LibX was a free, open-source scholars' extension for the Internet Explorer browser (and formerly for Firefox) that lets people use services offered by their library. Users can search their library catalog(s) and databases through a search bar or through a context menu. The context menu is adaptive (changing depending on what the user selected) and configurable (allowing the user to include any configured resource). LibX supports the catalogs of all major vendors. In addition, any resource that can be searched using an http GET request can be included, similar to Firefox's smart keywords.

Resources can also be accessed using auto-generated links for DOIs, ISBNs, ISSNs, and PMIDs. Links are also placed in specific pages, such as book vendor sites or book review sites.
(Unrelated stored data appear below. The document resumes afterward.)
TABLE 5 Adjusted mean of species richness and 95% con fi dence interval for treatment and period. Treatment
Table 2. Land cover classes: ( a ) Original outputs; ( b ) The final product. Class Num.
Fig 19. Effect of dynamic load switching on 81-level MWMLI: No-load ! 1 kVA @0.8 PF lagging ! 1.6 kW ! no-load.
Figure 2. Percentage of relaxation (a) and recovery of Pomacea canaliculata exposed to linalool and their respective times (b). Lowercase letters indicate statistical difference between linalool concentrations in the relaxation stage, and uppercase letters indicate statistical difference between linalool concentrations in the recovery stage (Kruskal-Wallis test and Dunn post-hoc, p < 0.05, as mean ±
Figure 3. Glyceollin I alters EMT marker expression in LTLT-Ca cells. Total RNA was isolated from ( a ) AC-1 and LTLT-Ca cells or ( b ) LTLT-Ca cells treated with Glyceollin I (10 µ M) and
To support off-campus access to resources, users may reload a current page, or follow a link through a proxy server. LibX activates COinS with the library's OpenURL resolver.

LibX supports a "magic search" functionality, which creatively integrates use of the Google Scholar service. LibX searches Scholar, performs a heuristic similarity analysis to determine if a match was found, then redirects the user to the user's OpenURL resolver to obtain an accessible copy.
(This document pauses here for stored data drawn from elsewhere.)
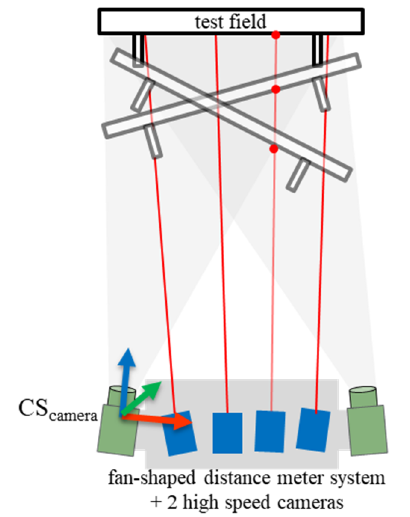
Figure 18. Concept of Method 2 for determining the relative orientation.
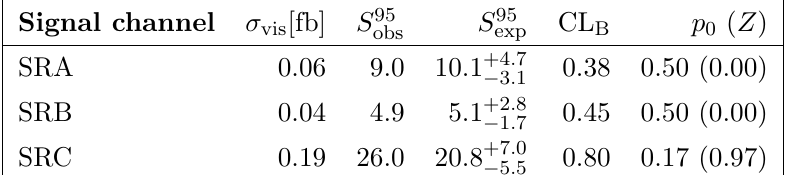
Table 7. From left to right, observed 95% CL upper limits on the visible cross sections (cid:27) observed ( S 95 ) and expected ( S 95 ) 95% CL upper limits on the number of signal events with (cid:6) exp obs 1 (cid:27) excursions of the expectation, the CL of the background-only hypothesis, CL B , the discovery p -value ( p 0 ), truncated at 0.5, and the associated signi(cid:12)cance (in parentheses).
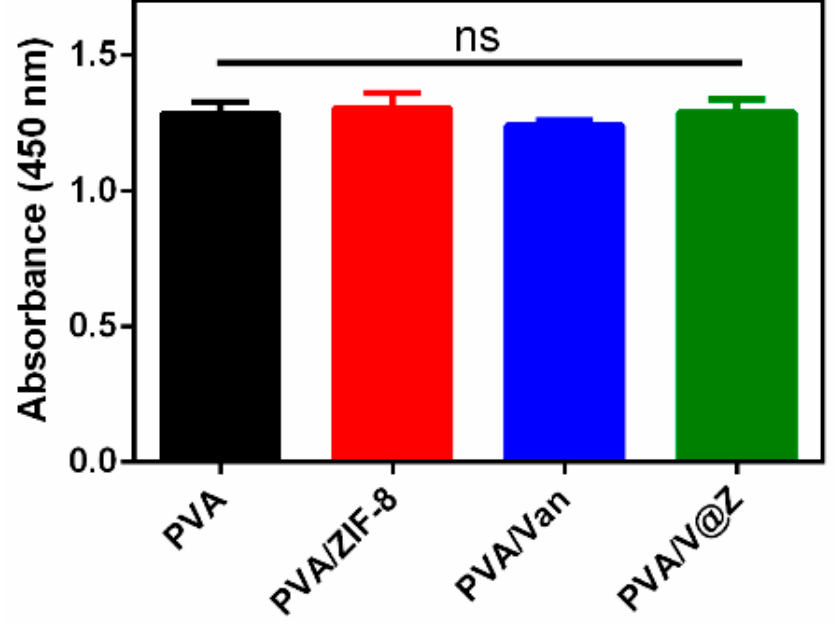
Figure 6. CCK-8 results of MC3T3-E1 cells after 24 h co-culture with different membranes (n = 5). (ns, not significant)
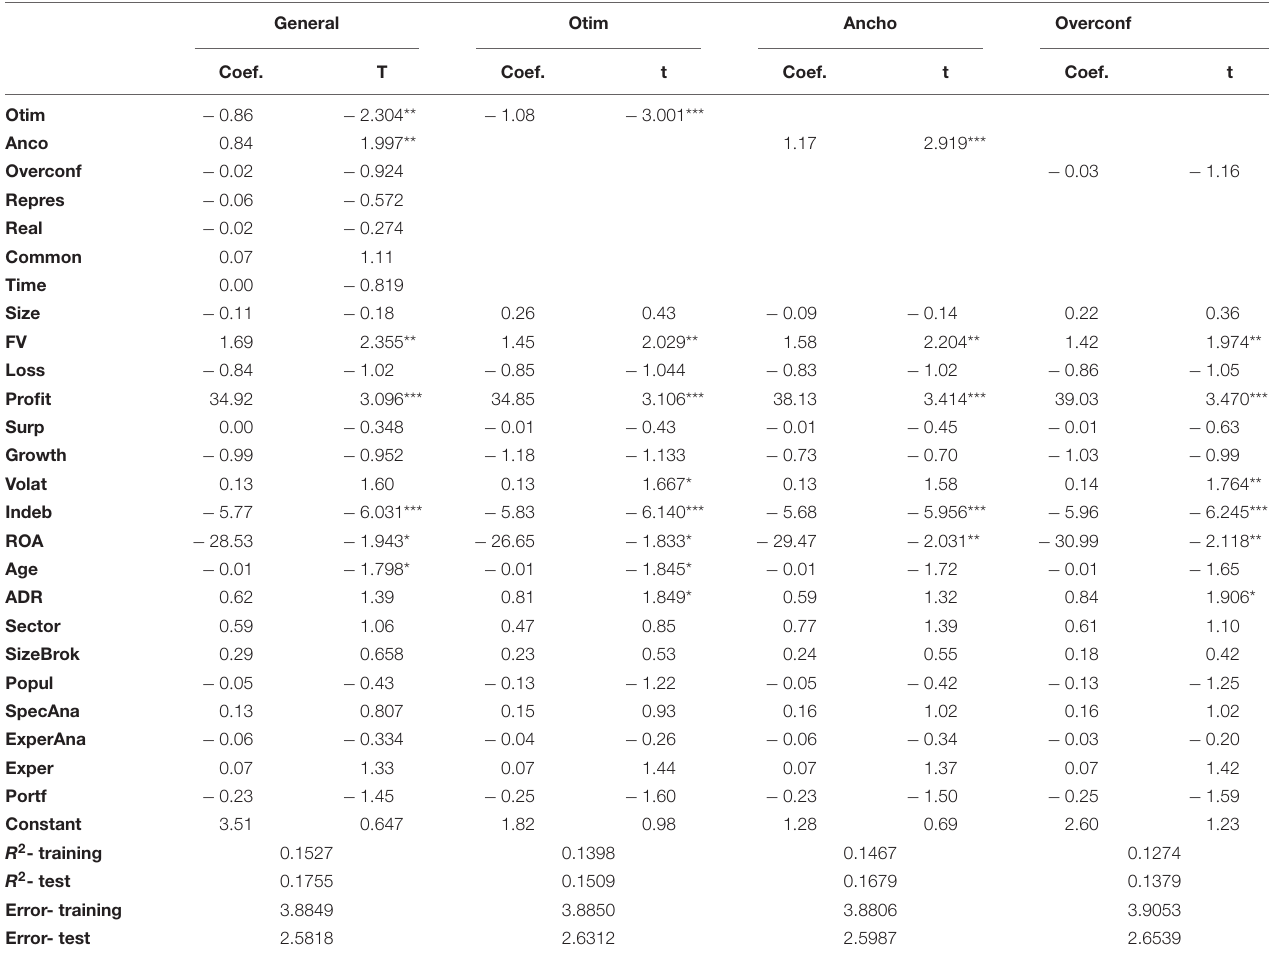
TABLE 3 | Regression in Ordinary Least Squares (OLS), carried out in the Caret package, for 2019. General Otim Ancho Overconf Coef. T Coef. Coef.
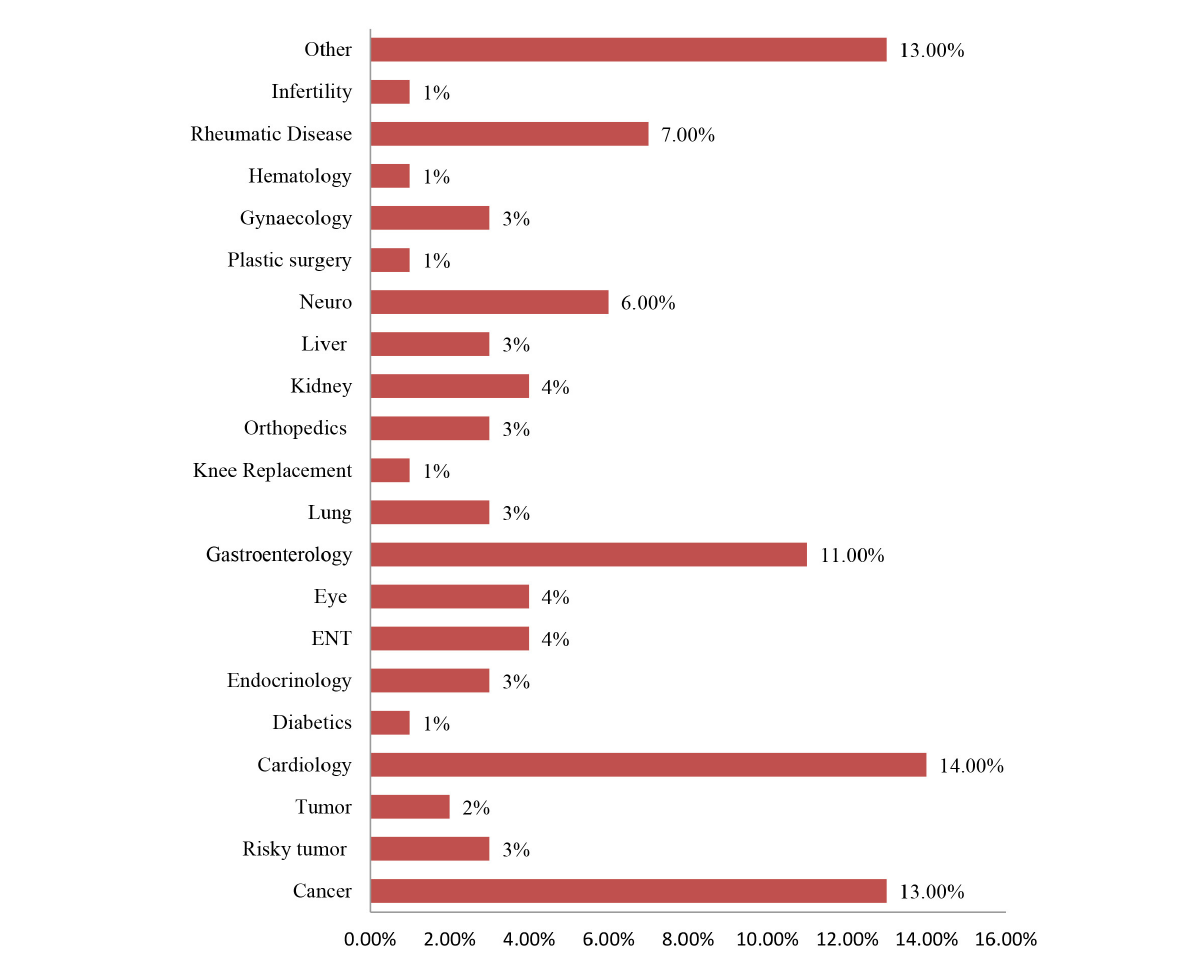
FIGURE1 The diseases for study participants intended to take treatment in India.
Librarians, as well as ordinary library users, can create a LibX edition through an AJAX-based web interface, called the LibX Edition Builder. This interface allows anybody to create, edit, maintain, and distribute an edition. As a starting point, users can clone an existing LibX edition and modify it, or start from scratch. The LibX edition builder makes heavy use of auto-detection of resources through global registries such as OCLC WorldCat or OpenSearch. It includes a revision control system for editions and facilities for multiple maintainers to share ownership of an edition. The LibX edition builder was built using the ZK AJAX toolkit, by Tilottama Gaat and Godmar Back.

LibX is produced by Virginia Tech, which hosts customized versions of the extension for over 256 different libraries. Annette Bailey and Godmar Back, the creators of LibX, won the 2007 LITA/Brett Butler Entrepreneurship Award for their work on LibX.